Medical software from feds could benefit big health care
Some IT managers at large health care organizations are delighted that the federal government plans to offer its electronic health records (EHR) software to small and midsize physician practices at a low cost. The move is expected to be a significant boon to the efforts of big providers to computerize patient records, the IT managers say.
While many hospitals and large physician practices have deployed EHR software for their patient bases, the systems won’t be fully effective unless physicians in smaller medical groups who refer patients for treatment automate their records as well.
The Centers for Medicare and Medicaid Services (CMS) expects to announce the distribution plans for its Vista-Office EHR software this month. The announcement, which has already been widely publicized [QuickLink 55837], was due to take place last week but didn’t materialize. Vista-Office has been in use at Veterans Affairs hospitals and clinics for more than 20 years.
The CMS will allow physicians to license Vista-Office for less than $3,000 for a five-doctor practice, according to a CMS spokesman. The move is designed to address one of the biggest barriers to the Bush administration’s goal of computerizing all patient records over the next decade: the lagging adoption rate among smaller practices.
“Vista is a good program, [and] if done correctly, there will be a level of ability to share records across regional health information organizations. It could prove to be a very effective tool for many of our small-practice, community-based M.D.s,” said John Hummel, CIO at Sutter Health in Sacramento, Calif. Sutter operates 27 hospitals in Northern California.
Any option that gets physicians to begin to computerize patient records is a good idea, said J. David Liss, vice president of government relations and strategic initiatives at NewYork-Presbyterian Healthcare System.
“Physicians who have rotated through VA hospitals love Vista — having all the patient data in one place is so compelling,” Liss said.
Hospitals and health systems could benefit from the government plan because historically, they capture the lion’s share of the benefits from EHRs: They get access to patient histories, while the physician practices that compile them bear most of the costs, said Eric Brown, an analyst at Forrester Research Inc.

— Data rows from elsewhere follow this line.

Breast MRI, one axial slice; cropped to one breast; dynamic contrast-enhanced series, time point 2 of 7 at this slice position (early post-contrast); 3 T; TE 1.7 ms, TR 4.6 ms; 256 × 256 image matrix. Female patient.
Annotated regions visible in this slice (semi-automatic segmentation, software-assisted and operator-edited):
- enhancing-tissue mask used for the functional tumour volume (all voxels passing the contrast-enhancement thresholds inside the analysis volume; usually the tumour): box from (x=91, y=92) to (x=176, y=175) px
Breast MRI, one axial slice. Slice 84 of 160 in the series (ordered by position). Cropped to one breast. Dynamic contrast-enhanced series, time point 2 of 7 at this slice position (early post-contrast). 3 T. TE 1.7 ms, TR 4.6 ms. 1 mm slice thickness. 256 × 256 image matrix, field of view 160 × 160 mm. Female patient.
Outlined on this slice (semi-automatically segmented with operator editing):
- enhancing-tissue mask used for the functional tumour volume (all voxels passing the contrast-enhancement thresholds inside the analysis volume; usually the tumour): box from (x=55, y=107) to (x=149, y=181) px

As a result, large hospitals have a vested interest in making sure that all the physicians referring patients to them are using an EHR system, he said. Brown and others warned that the capital investment in electronic records often can be dwarfed by the training, implementation and configuration costs involved.

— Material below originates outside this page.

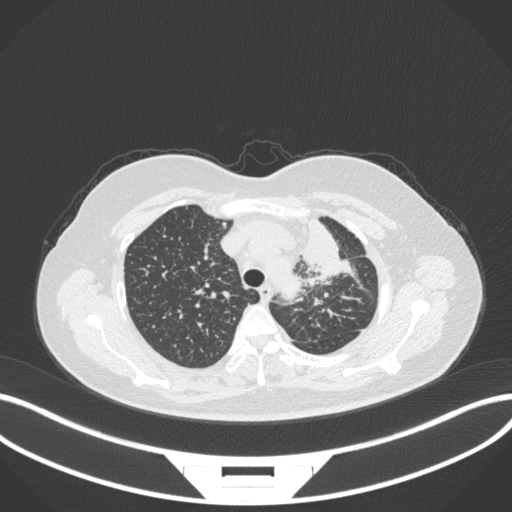
Chest CT, one axial slice; slice 260 of 348 in the series (ordered by position); reconstruction kernel B31f; 120 kVp; lung window (W 1500 / L -600 HU); 1 mm slice thickness; 512 × 512 image matrix, field of view 400 × 400 mm. Patient: female, 49 years. From the clinical record (not read from this slice): clinical TNM (as recorded): T1c N0 M1.
Annotated regions visible in this slice (bounding box drawn by a radiologist):
- lung tumour (recorded histology: adenocarcinoma): bounding box [x1, y1, x2, y2] px = [296, 213, 348, 286]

Vendors are ramping up to support physicians who will deploy Vista. In May, the not-for-profit organization WorldVista was awarded a contract by the CMS to provide training to vendors that will install the software.
Medsphere Systems Corp. in Aliso Viejo, Calif., will be offering Medsphere OpenVista, an open-source version of the government’s software that captures clinical, financial and administrative data. Medsphere will also be providing an ASP version of the software and services such as training, maintenance and support for Vista users, said Scott Shreeve, chief medical officer and co-founder of Medsphere.
Midland Memorial Hospital in Midland, Texas, will go live in December with its first clinical application based on Medsphere’s OpenVista. The hospital plans to use the technology to develop a comprehensive EHR system, said David Whiles, director of information systems at Midland.
“It is an extremely mature, very functionally rich electronic record,” he said. “It has been in place for 20-plus years, and it is not one of these new systems that vendors are offering, looking for alpha or beta partners.”
The OpenVista project will cost less than half of the upfront capital investment required for a commercial EHR product, Whiles said.